Earlier this month the Cattai Hills Environment Network (CHEN) set out to confirm their suspicion: there was a platypus population hiding right under their noses in the Cattai Creek catchment.

DNA evidence and reported sightings are good, but the group needed to actually capture a wild platypus to confirm things.

With the help of Dr Michelle Ryan from Sydney University, the team were able to confirm the existence of the population (peep the footage on the ABC) and now believe that up to 18 platypus are calling the creek system home. What legends!

The platypus is a known indicator species and generally is one of the first species to disappear when pollution impacts their habitat and food chain.

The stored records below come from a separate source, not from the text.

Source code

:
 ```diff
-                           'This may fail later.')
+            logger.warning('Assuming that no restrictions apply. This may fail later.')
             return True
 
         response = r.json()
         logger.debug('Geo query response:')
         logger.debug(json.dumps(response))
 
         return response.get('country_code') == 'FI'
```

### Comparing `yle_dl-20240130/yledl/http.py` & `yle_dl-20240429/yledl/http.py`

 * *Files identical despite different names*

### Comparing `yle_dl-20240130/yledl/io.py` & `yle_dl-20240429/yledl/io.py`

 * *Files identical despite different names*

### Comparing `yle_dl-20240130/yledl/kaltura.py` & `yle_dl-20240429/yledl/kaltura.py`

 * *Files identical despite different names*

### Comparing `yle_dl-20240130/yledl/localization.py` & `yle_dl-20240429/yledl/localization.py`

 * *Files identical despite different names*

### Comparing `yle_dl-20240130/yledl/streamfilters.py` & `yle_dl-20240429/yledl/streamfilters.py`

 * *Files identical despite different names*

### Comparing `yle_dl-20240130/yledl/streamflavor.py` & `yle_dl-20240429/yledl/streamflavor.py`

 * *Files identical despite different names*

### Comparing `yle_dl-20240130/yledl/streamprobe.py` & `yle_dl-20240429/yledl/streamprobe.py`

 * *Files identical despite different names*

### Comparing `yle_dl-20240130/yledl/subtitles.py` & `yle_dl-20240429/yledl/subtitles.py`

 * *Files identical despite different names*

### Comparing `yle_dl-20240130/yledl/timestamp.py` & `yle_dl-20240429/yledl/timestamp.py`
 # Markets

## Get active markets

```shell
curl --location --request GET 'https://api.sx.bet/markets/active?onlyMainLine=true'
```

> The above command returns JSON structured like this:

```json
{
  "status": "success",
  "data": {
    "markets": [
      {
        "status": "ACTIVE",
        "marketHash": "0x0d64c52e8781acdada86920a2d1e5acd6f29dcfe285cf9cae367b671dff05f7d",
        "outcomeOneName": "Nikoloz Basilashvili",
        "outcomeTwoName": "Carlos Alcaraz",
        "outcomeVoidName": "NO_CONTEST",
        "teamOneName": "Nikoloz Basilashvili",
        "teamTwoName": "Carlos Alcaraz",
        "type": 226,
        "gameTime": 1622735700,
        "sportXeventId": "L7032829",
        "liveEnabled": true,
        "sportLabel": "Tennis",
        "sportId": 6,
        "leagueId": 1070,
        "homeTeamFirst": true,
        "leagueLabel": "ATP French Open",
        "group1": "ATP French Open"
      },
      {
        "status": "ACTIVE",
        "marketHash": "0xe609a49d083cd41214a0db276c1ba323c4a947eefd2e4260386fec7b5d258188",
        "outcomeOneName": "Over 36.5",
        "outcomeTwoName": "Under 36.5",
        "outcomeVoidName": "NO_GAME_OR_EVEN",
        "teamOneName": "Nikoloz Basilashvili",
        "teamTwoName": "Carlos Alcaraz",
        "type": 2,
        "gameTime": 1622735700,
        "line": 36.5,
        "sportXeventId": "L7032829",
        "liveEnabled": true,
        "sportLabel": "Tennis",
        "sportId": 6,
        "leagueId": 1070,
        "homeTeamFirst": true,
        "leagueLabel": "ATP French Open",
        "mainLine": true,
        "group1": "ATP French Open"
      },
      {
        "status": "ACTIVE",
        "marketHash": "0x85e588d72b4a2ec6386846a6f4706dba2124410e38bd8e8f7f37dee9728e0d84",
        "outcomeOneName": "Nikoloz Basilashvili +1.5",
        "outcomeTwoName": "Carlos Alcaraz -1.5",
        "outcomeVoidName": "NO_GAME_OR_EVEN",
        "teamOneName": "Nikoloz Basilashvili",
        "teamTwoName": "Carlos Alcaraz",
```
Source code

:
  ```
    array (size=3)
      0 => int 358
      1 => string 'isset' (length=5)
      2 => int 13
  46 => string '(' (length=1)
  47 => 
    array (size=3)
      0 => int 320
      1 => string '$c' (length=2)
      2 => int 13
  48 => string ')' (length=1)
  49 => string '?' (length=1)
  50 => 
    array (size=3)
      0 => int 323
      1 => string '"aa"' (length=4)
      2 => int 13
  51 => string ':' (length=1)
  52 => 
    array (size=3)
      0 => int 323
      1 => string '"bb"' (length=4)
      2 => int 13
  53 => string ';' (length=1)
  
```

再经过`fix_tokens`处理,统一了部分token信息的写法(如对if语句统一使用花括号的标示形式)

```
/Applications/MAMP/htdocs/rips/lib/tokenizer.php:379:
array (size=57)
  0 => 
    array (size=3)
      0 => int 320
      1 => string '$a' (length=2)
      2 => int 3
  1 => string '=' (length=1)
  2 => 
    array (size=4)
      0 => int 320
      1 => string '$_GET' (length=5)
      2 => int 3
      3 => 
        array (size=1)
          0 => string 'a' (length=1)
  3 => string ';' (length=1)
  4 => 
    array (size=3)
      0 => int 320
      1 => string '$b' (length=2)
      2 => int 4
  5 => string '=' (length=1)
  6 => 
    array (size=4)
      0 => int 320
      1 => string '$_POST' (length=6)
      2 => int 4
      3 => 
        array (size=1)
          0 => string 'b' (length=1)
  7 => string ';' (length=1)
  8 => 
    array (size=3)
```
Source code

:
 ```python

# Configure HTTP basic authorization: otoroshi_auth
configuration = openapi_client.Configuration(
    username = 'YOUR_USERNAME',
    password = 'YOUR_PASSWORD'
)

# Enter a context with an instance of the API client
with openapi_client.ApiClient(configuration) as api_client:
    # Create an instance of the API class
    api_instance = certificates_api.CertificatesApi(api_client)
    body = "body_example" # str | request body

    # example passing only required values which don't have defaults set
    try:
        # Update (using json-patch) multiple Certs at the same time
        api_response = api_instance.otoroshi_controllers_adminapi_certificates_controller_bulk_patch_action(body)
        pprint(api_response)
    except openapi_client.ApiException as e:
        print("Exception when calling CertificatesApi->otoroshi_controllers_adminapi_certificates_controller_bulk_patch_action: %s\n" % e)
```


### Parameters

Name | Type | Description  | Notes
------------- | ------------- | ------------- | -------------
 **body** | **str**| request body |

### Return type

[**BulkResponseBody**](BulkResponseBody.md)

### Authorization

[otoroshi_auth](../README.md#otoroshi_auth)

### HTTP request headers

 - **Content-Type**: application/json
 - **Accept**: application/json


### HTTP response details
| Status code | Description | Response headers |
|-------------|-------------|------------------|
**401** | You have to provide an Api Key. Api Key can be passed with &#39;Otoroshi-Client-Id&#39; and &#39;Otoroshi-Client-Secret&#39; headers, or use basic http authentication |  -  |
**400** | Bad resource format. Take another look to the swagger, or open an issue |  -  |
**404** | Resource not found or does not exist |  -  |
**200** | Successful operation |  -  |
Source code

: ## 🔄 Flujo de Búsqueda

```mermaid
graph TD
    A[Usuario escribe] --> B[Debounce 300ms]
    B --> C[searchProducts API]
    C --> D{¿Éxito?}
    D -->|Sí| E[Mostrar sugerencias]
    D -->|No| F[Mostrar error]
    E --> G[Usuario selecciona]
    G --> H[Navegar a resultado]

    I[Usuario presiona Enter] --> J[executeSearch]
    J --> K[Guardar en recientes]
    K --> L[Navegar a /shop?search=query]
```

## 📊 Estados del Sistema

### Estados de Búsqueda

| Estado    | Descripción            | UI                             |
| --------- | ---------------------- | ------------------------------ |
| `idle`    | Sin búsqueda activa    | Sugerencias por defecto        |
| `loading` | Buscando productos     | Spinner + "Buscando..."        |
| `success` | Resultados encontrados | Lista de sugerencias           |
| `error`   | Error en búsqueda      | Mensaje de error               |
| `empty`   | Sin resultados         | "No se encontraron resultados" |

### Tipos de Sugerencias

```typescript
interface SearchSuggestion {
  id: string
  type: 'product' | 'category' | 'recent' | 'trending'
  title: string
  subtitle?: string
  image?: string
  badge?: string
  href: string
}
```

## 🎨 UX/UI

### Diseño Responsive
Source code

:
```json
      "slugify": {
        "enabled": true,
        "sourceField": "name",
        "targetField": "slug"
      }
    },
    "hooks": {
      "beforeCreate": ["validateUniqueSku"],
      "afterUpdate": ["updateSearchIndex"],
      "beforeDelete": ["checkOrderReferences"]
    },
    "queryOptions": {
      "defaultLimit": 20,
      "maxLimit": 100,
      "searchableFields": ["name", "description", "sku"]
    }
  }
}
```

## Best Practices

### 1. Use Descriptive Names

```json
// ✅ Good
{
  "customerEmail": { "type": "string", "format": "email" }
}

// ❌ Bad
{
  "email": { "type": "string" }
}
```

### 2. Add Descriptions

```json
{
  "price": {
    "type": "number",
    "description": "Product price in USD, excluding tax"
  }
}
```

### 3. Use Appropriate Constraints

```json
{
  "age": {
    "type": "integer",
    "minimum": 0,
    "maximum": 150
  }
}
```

This is great news for the waterway, which runs from Castle Hill to the Hawkesbury River, but also has CHEN concerned. Development of up to 33,000 new homes is planned for the area.


Platypus were returned to the Royal National Park in May this year | Photo by R Freeman via NSW NPWS

What’s being done to protect these platypuses?

So how do you protect a platypus population within urban Sydney? (Apart from ensuring a steady flow of tiny lattes and activewear.)

The Hills council has launched a series of talks and bushcare events (there’s one this Sunday!) aimed at educating the community on how to protect their waterways, and hopefully strengthen them. Make sure you get involved if you live out that way, they’re all free!

According to ecologist Dr Michelle Ryan, you don’t have to live on a waterway to help protect the platypus (or other natives for that matter). Minimising the impact of your stormwater makes a massive difference. Avoid letting lawn clippings, detergent, or rubbish flow down the drain.

But the biggest impact’s always going to be development, so we’ll be keeping a close eye on how the government plans to protect these Sydney platypuses as the region grows.